## WHAT IS BEING ASKED:
Every line of the entries that holds the word "lines" is to be copied.

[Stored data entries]
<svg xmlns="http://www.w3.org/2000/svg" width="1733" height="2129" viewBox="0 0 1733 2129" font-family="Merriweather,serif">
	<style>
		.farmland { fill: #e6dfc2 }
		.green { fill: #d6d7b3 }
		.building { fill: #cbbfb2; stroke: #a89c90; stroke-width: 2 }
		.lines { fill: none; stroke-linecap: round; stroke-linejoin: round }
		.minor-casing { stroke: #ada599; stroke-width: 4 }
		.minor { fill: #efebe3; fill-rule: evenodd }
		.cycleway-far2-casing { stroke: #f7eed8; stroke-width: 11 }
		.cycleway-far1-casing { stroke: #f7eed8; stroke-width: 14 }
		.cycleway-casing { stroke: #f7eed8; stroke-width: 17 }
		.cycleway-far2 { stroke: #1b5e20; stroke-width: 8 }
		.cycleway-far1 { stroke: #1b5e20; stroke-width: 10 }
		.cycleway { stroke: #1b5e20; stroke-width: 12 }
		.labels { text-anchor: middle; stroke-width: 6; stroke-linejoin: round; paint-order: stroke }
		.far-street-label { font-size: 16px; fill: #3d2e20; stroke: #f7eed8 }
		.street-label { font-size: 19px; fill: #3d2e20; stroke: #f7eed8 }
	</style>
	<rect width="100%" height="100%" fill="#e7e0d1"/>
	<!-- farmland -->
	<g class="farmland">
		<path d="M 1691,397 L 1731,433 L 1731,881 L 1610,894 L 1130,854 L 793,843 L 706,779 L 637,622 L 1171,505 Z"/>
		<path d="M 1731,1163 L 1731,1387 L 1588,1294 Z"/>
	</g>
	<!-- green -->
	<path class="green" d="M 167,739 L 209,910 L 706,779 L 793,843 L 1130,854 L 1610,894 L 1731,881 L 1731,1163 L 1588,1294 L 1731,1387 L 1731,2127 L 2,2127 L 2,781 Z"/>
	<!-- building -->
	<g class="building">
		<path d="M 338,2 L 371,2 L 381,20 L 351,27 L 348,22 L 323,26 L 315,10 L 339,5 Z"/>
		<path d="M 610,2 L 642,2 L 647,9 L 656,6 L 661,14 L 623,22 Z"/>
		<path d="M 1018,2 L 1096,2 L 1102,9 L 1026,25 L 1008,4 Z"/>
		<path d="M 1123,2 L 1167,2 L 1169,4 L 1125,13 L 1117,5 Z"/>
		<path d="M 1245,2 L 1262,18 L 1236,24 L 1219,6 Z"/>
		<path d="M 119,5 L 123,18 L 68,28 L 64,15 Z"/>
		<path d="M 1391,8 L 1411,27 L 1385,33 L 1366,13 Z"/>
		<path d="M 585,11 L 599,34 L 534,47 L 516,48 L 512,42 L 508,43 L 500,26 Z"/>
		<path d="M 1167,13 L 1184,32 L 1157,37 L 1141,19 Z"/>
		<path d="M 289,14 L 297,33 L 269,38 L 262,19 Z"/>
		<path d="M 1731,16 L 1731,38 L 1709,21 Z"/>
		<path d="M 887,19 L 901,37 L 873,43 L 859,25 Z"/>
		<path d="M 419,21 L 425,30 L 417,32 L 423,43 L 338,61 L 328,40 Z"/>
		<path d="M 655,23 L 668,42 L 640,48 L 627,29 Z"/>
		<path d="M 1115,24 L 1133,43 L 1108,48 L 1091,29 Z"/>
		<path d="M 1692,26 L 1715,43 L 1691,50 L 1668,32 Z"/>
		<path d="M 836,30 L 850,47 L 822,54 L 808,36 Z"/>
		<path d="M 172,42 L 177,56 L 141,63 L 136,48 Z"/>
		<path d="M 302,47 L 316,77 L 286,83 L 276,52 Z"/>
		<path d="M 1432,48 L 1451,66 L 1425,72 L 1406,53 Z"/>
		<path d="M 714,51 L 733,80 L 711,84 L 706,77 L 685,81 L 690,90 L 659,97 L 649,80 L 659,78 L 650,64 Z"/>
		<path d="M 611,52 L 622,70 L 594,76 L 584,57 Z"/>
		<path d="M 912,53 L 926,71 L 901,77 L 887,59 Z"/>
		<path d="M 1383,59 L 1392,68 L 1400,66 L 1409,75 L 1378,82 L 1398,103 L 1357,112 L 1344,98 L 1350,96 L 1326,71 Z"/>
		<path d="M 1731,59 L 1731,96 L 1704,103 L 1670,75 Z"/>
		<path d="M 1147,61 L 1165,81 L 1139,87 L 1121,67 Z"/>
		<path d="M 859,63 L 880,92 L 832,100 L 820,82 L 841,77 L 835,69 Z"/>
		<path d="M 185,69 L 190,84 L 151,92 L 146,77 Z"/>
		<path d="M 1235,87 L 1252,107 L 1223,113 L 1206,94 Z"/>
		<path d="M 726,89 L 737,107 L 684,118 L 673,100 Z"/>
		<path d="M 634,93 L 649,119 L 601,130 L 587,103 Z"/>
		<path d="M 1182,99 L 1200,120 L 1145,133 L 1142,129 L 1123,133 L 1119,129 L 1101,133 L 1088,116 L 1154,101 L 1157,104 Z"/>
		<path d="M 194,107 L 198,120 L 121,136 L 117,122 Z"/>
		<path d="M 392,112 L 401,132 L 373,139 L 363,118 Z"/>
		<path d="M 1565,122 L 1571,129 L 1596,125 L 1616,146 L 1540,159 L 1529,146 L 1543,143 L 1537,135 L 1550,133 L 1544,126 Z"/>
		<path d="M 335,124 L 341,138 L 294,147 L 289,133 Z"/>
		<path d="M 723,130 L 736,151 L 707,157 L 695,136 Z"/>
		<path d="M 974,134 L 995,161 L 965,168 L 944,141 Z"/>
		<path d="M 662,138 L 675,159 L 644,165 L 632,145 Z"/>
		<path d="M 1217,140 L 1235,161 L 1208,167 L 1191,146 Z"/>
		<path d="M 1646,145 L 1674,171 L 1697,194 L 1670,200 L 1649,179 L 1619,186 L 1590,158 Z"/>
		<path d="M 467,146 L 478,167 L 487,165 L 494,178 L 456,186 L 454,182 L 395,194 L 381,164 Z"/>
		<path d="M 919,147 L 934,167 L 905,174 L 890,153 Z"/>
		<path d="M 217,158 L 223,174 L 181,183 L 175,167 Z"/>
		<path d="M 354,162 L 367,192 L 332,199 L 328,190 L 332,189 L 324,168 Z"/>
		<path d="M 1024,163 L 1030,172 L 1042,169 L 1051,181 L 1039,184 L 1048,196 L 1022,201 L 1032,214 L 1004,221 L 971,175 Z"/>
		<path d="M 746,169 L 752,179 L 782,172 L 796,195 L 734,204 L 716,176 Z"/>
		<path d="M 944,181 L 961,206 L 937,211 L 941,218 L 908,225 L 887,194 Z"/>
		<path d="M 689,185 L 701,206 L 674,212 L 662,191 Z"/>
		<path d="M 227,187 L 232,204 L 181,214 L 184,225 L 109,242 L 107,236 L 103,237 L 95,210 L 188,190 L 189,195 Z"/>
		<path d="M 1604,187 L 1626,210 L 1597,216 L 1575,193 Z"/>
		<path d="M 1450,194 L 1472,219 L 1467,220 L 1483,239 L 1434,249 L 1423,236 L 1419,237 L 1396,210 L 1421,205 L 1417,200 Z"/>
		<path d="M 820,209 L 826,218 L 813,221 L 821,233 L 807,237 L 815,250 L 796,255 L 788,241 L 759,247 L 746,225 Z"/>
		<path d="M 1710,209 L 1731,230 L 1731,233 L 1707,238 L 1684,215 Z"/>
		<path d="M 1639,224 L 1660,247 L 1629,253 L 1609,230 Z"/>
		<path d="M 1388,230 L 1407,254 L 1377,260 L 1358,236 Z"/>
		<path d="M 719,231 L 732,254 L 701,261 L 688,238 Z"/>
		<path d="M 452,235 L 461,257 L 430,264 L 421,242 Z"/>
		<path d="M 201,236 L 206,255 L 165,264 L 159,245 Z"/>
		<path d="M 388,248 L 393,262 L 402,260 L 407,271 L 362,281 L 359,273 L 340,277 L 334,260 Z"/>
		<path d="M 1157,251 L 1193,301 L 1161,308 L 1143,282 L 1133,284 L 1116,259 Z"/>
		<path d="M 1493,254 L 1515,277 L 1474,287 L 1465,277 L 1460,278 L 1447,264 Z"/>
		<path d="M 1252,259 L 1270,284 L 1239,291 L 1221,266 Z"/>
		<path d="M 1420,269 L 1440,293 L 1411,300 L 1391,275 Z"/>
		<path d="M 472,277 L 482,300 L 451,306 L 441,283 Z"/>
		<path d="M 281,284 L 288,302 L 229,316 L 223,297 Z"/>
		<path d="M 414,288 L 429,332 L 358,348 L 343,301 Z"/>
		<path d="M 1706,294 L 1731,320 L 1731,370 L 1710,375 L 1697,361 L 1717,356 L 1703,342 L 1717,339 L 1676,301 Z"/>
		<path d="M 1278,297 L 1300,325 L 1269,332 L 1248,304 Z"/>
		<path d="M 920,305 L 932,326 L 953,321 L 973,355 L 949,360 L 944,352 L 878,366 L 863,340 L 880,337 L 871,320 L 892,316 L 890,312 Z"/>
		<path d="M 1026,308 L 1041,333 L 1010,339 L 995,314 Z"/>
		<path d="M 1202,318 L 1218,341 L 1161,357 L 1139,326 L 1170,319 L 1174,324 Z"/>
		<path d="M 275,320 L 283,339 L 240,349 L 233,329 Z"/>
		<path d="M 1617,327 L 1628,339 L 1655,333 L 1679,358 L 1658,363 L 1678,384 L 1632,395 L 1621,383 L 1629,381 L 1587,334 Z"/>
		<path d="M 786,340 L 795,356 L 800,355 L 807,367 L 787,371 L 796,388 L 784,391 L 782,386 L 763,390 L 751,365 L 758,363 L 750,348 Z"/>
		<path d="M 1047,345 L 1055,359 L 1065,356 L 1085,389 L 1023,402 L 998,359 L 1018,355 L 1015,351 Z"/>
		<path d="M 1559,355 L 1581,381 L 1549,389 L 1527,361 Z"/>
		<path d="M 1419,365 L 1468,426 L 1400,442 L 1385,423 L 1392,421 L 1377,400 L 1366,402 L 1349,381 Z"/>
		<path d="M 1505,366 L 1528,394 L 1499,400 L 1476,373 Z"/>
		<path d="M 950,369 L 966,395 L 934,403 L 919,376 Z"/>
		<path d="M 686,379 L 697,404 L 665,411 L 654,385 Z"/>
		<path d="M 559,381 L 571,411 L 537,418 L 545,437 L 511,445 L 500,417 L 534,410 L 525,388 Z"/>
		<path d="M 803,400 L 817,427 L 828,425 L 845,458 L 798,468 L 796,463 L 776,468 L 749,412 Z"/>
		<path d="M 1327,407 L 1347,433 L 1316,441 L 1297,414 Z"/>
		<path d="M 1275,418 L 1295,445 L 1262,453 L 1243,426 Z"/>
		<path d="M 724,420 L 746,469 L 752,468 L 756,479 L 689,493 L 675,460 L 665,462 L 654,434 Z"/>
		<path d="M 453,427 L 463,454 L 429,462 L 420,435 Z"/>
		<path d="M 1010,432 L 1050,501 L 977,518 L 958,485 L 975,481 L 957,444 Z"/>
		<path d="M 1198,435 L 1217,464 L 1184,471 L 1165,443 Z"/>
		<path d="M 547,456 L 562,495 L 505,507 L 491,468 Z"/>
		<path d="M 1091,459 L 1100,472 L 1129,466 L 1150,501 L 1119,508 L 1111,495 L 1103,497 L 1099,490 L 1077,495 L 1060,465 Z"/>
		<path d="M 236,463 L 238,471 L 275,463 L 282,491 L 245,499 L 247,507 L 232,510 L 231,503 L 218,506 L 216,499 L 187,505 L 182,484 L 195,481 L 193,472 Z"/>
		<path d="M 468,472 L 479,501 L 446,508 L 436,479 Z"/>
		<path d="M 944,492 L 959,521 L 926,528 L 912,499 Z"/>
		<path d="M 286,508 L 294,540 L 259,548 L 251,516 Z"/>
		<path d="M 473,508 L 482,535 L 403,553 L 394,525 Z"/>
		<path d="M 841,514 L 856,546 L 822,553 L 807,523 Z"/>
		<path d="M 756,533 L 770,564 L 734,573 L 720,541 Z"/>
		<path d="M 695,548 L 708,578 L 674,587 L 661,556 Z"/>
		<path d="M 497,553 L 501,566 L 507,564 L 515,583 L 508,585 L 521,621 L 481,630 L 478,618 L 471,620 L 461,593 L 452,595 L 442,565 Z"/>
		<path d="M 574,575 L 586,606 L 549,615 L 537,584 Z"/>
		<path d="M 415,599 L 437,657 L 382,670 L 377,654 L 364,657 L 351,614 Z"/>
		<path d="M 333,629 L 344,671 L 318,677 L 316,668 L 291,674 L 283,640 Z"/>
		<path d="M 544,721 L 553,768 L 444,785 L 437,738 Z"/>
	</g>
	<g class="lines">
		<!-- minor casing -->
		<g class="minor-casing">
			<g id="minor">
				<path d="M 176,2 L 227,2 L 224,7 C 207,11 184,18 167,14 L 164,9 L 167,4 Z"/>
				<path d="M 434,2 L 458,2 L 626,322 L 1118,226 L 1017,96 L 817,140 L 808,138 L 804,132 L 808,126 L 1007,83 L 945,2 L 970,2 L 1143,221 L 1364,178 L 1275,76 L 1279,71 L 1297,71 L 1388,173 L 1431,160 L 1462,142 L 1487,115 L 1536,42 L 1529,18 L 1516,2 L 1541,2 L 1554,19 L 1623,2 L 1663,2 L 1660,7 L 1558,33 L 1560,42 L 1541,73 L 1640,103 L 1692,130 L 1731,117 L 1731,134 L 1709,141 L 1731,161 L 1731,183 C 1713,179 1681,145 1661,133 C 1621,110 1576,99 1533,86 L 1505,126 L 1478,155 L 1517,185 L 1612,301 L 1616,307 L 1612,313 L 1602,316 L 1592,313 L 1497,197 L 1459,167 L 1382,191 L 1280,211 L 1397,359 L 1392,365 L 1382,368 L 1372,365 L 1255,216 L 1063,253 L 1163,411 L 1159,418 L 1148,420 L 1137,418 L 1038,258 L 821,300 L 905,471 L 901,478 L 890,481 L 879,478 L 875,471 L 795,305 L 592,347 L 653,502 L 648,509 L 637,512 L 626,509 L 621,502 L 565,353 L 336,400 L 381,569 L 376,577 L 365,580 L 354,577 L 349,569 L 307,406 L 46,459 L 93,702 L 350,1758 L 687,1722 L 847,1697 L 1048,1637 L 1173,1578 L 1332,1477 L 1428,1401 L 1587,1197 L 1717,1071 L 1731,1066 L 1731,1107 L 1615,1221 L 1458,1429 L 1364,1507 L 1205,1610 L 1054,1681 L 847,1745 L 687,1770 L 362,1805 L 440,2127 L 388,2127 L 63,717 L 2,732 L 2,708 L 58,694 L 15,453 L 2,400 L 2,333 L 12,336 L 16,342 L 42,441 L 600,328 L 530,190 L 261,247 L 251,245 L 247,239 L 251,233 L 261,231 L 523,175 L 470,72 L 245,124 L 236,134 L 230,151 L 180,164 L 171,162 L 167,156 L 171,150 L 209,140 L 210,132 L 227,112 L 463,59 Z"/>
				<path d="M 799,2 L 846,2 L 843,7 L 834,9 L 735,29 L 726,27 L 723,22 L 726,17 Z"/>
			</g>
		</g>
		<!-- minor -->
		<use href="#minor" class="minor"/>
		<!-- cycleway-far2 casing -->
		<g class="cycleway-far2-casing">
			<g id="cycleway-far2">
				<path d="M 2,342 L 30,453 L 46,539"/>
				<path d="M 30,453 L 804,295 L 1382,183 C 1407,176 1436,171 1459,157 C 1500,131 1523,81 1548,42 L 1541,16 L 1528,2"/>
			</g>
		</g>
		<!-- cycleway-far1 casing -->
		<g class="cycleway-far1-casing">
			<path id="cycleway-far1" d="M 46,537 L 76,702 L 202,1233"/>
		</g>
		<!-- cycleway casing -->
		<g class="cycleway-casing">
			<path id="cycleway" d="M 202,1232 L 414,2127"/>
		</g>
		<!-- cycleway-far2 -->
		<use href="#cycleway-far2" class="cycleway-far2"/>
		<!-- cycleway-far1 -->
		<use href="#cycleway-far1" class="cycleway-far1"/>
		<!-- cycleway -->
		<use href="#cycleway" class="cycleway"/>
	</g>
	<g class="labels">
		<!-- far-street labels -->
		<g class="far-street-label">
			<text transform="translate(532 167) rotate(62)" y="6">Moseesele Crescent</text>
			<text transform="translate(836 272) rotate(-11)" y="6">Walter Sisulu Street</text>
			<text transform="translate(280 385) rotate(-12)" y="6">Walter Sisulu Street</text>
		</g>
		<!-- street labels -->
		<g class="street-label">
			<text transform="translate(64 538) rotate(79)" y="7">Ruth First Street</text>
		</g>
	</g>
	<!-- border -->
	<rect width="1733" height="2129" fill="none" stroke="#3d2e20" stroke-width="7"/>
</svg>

## SOLUTION FOR THIS PROBLEM:
		.lines { fill: none; stroke-linecap: round; stroke-linejoin: round }
	<g class="lines">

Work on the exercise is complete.